俺が似合うと言ってから、コンタクトをやめて眼鏡だけにした菜々子。裸眼でもそこそこの視力があるから普段はかけなくても生活できるらしいのに、あえて眼鏡のままでいたりする彼女。
そんなところが俺は、すごく愛おしい。
「なんか、俺に隠してること、ない?」
聞くのは怖くてたまらなかったけど、もう聞かずにはいられなかった。
俺は菜々子を失うなんてもう考えられなくて、別れるなんて絶対に絶対に嫌だった。
こんなにも、面白くて真面目でお茶目で恥ずかしがりやでそのくせ賢くて勘が鋭くて、だけど肝心なところで鈍くさかったり天然気味だったりする百面相な女の子、菜々子のかわりになる女の子なんて、どこにもいないと知っているから。

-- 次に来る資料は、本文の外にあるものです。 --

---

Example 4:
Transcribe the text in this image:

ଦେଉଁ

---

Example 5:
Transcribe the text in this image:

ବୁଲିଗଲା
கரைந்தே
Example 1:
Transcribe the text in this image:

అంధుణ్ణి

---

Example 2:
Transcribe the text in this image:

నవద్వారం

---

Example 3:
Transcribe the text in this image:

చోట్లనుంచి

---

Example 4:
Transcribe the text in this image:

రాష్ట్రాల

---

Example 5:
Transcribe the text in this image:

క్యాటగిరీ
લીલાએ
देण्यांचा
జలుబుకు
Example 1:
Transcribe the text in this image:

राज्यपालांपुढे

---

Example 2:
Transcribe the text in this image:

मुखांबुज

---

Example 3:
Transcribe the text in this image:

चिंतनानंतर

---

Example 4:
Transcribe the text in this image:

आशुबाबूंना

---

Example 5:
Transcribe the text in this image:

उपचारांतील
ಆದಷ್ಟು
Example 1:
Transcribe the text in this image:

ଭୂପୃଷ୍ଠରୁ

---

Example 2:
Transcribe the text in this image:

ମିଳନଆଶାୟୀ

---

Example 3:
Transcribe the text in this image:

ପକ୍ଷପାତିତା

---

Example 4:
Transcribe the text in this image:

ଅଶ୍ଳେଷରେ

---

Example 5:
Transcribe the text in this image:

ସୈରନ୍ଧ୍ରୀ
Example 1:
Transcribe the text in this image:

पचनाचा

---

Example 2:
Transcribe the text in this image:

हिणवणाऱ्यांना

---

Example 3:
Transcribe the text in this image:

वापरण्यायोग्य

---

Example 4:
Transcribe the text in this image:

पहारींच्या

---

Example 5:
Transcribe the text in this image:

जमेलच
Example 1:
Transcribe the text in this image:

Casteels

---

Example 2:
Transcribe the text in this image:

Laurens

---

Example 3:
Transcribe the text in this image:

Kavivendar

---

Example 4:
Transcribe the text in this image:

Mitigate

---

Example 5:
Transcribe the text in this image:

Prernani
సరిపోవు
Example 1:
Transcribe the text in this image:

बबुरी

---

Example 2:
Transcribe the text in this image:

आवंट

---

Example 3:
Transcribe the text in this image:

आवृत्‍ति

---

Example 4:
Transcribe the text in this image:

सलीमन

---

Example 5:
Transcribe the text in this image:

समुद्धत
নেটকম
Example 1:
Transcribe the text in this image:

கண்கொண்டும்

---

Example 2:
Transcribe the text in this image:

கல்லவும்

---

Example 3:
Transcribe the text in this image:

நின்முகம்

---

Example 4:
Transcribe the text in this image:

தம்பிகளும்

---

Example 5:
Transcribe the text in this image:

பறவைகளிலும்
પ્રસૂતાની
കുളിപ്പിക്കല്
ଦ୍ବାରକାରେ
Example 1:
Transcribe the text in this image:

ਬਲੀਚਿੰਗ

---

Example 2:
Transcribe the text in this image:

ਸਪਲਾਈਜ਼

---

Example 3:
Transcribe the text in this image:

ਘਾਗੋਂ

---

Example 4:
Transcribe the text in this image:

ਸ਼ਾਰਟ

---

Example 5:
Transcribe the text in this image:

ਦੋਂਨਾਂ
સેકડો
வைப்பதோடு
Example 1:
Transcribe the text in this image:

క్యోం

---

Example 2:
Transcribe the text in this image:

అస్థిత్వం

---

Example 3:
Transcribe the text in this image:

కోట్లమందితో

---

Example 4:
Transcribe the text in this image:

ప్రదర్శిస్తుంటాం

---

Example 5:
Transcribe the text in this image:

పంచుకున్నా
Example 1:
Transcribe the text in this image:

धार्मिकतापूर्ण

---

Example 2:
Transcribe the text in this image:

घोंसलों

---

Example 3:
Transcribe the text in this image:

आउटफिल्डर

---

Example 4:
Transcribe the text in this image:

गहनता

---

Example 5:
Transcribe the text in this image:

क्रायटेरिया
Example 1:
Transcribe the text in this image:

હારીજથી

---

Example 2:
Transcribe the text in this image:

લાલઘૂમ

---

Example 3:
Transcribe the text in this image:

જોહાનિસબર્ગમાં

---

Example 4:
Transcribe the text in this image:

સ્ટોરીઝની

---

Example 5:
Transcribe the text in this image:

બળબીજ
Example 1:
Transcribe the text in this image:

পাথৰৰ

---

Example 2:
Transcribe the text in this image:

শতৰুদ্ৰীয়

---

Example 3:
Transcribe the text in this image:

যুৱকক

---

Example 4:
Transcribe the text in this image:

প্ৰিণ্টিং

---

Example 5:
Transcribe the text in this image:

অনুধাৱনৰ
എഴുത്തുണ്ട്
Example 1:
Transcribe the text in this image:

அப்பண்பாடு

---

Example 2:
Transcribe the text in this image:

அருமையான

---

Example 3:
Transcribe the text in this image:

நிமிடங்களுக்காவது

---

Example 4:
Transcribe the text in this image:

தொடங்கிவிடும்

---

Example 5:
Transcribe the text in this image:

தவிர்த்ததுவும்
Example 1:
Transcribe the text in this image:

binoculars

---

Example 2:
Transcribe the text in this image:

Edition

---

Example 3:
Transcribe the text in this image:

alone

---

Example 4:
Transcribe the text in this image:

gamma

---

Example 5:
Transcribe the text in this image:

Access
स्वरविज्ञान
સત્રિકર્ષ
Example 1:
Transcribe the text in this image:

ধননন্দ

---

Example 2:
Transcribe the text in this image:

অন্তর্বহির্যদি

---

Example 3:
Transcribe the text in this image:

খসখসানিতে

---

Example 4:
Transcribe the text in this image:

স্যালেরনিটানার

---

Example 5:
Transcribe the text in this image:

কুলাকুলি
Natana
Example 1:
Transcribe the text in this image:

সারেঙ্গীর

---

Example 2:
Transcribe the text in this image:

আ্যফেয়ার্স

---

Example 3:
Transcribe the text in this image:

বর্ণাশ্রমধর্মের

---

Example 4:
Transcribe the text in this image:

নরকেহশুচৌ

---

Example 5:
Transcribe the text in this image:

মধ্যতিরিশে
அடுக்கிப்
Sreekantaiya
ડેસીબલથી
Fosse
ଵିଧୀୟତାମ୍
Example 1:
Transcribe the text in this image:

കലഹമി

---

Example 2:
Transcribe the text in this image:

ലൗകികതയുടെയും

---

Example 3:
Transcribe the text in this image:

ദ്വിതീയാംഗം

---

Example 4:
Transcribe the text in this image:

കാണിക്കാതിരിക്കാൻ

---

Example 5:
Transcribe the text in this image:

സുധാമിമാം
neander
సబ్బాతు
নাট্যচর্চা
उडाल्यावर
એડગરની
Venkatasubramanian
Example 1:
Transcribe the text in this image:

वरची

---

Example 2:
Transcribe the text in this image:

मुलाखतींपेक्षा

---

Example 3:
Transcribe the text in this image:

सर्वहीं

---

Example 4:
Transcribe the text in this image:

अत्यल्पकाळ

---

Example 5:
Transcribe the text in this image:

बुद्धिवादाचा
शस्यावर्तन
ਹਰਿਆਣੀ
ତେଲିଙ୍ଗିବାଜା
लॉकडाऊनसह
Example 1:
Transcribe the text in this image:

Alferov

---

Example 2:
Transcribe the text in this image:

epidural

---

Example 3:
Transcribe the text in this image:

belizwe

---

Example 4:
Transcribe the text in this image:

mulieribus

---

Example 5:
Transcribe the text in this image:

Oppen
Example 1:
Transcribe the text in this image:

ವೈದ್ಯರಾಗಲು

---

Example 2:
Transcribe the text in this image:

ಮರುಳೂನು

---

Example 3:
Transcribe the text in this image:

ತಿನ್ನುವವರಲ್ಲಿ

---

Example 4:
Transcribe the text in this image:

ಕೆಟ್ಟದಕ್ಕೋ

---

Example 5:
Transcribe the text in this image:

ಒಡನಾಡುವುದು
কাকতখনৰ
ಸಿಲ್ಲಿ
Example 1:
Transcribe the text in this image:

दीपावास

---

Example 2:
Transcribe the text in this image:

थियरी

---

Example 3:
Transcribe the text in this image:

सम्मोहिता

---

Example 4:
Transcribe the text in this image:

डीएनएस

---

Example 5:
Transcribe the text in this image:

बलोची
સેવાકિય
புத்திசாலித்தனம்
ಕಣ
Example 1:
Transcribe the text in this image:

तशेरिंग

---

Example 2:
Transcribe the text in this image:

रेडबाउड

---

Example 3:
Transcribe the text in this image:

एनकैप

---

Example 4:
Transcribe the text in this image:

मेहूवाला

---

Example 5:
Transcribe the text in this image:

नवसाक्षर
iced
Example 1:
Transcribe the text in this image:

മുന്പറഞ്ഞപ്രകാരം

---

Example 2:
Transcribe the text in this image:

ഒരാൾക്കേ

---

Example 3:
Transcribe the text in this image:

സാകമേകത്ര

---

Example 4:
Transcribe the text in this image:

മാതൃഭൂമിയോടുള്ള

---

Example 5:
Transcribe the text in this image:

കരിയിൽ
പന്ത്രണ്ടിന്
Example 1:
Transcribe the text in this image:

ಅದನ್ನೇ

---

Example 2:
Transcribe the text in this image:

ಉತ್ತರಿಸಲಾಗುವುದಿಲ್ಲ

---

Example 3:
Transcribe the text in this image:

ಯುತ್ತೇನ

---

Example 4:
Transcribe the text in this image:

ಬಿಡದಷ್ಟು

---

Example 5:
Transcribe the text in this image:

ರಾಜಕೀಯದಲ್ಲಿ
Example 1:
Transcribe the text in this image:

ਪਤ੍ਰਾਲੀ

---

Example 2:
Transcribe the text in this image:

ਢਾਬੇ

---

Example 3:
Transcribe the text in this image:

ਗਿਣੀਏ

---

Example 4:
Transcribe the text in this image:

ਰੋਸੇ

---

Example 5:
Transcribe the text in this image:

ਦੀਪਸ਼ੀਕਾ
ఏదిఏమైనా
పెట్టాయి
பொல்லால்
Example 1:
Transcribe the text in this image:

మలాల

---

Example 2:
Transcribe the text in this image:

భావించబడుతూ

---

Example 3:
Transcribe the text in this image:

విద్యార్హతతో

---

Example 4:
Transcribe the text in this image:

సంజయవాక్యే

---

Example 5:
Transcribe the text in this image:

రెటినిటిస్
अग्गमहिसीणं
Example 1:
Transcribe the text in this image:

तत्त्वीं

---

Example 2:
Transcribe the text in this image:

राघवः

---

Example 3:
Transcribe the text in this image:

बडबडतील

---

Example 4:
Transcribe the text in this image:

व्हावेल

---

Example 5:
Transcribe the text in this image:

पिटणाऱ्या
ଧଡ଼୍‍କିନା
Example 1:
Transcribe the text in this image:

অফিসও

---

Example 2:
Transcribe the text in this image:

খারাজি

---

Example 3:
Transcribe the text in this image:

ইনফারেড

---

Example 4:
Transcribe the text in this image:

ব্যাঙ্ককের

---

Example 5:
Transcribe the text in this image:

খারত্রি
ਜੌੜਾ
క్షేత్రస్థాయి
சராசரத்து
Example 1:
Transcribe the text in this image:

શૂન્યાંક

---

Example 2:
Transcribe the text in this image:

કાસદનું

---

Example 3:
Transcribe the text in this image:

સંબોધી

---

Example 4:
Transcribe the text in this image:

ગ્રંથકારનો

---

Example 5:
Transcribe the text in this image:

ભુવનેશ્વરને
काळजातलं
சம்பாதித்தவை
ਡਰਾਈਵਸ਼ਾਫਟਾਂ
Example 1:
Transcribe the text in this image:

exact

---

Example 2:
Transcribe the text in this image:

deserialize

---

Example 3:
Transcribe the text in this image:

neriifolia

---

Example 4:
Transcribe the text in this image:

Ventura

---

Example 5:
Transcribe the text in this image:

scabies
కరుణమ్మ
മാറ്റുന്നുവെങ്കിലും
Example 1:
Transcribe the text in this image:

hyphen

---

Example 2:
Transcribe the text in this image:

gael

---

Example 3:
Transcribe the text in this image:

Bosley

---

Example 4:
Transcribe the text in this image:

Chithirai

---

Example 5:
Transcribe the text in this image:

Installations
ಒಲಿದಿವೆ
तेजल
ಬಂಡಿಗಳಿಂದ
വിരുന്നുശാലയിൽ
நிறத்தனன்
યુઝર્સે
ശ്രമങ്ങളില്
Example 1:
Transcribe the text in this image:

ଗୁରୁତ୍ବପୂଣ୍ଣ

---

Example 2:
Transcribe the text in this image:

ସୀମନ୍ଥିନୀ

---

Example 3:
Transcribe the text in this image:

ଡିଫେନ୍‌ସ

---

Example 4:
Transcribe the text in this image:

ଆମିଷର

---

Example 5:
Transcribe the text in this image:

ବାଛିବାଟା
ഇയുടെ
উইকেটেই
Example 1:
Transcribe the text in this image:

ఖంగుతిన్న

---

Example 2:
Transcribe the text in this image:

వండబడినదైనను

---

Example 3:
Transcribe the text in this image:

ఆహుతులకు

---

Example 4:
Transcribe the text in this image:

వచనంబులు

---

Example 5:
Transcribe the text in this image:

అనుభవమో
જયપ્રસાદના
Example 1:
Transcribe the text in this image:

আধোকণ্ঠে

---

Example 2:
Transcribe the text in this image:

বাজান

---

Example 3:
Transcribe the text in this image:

ちょっと俯いて、何秒か黙ったまま歩いたあと、菜々子は何かを決意したように顔を上げた。
「敵わないな、慶太くんには」
「は……?何が」
「明日、会って欲しい人がいるの。そのときに、全部話す」
「会って欲しい人……?」
「うん。会ってくれたら、わたしが隠してること、話すから」
それって誰?隠してることって、何?別れたいって、思ってるのはやっぱり本当だったのか?
聞きたいことはやっぱり山ほどあったけど、彼女はもうそれ以上、俺になにも質問させない雰囲気を出していた。
駅で彼女を見送って、明日への不安を胸に抱きながらいつの間にか家に辿り着いていた。